*Prompt*. Transcribe verbatim the span of lines that opens with the line containing "18. März 2022: 14 -> 19" and closes with the last line of the data below.

··· Data

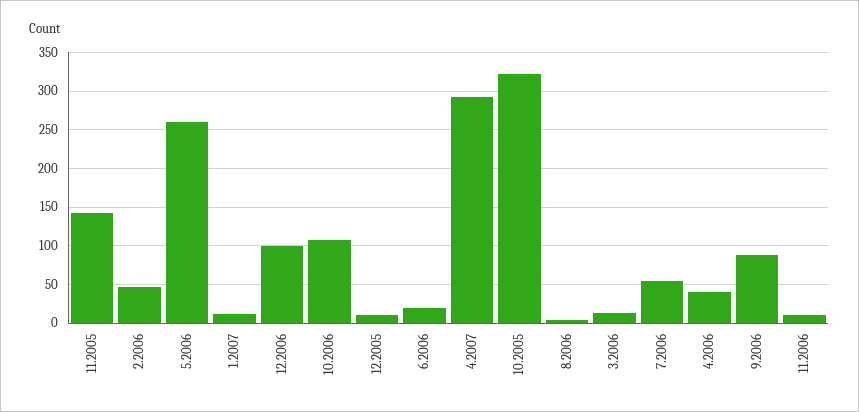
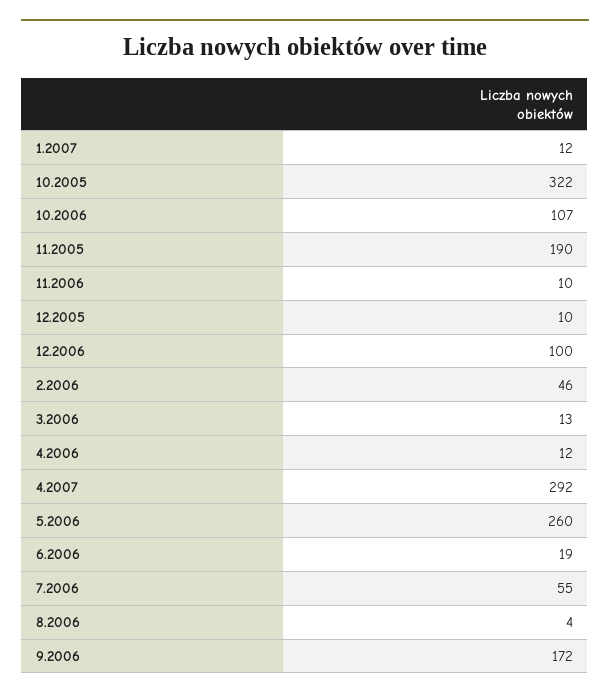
11.2005: 140 -> 190
4.2006: 40 -> 12
9.2006: 90 -> 172

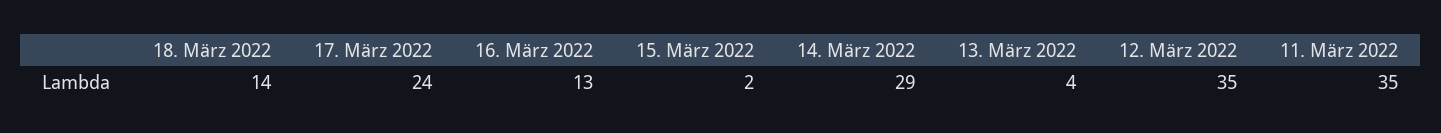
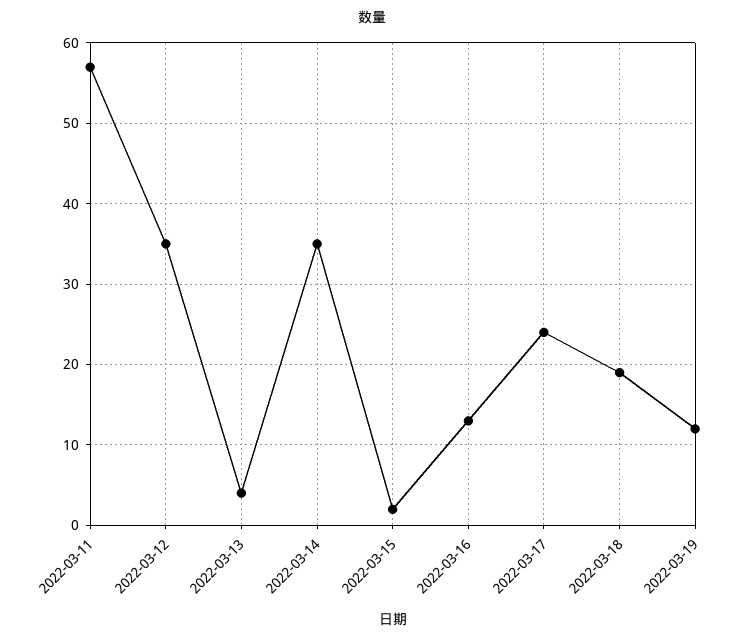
18. März 2022: 14 -> 19
14. März 2022: 29 -> 35
11. März 2022: 35 -> 57
2022-03-19: none -> 12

······

*Task response*.
18. März 2022: 14 -> 19
14. März 2022: 29 -> 35
11. März 2022: 35 -> 57
2022-03-19: none -> 12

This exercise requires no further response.